Aqua Vitae means water of life and comes from John’s Gospel. The image is used twice by Jesus. First, it is used in his conservation with the Samaritan woman at the well:
John 4:10–15 (AV)
10 Jesus answered and said unto her, If thou knewest the gift of God, and who it is that saith to thee, Give me to drink; thou wouldest have asked of him, and he would have given thee living water. 11 The woman saith unto him, Sir, thou hast nothing to draw with, and the well is deep: from whence then hast thou that living water? 12 Art thou greater than our father Jacob, which gave us the well, and drank thereof himself, and his children, and his cattle? 13 Jesus answered and said unto her, Whosoever drinketh of this water shall thirst again: 14 But whosoever drinketh of the water that I shall give him shall never thirst; but the water that I shall give him shall be in him a well of water springing up into everlasting life. 15 The woman saith unto him, Sir, give me this water, that I thirst not, neither come hither to draw.
And later at the Temple:
John 7:37–39 (AV)
37 In the last day, that great day of the feast, Jesus stood and cried, saying, If any man thirst, let him come unto me, and drink. 38 He that believeth on me, as the scripture hath said, out of his belly shall flow rivers of living water. 39 (But this spake he of the Spirit, which they that believe on him should receive: for the Holy Ghost was not yet given; because that Jesus was not yet glorified.)
The couplet turns the praise into a prayer of request: He asks that this grace be poured into him until it overflows.
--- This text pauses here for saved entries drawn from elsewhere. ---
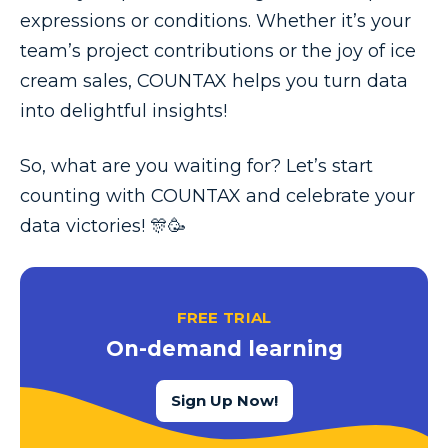
expressions or conditions. Whether it’s your
team’s project contributions or the joy of ice
cream sales, COUNTAX helps you turn data
into delightful insights!
So, what are you waiting for? Let’s start
counting with COUNTAX and celebrate your
data victories! 🎊🥳
FREE TRIAL
On-demand learning
Sign Up Now!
Here Taylor displays (again) great theological precision. In John 7, as quoted, Jesus uses the image of the overflowing water of life as an image for the Holy Spirit. (Note this is a profoundly Trinitarian passage: The love of the Father in the Son is conveyed to the poet by the Spirit – which is also the manner in which this was explained by Calvin, of whom the Puritans were quite familiar).
The idea of being overfilled with the liquor of the Spirit is explained by Paul in Ephesians
Ephesians 5:18–20 (AV)
18 And be not drunk with wine, wherein is excess; but be filled with the Spirit; 19 Speaking to yourselves in psalms and hymns and spiritual songs, singing and making melody in your heart to the Lord; 20 Giving thanks always for all things unto God and the Father in the name of our Lord Jesus Christ;
The congruence of Taylor and his sources is seen in the fact that he not merely alludes to Ephesians 5 in the couplet but he also performs the work called upon by Ephesians 5: beign filled with praise.
Musical:
The great note here is on the word “grace” and the alliterative “G”
Oh! Grace, Grace! This wealthy grace doth lay
Her golden channels from thy Father’s throne,
Into our earthen pitchers to convey
Heaven’s Aqua Vitae to us for our own,
O! Let thy golden gutters run into
My cup this liquor till it overflow.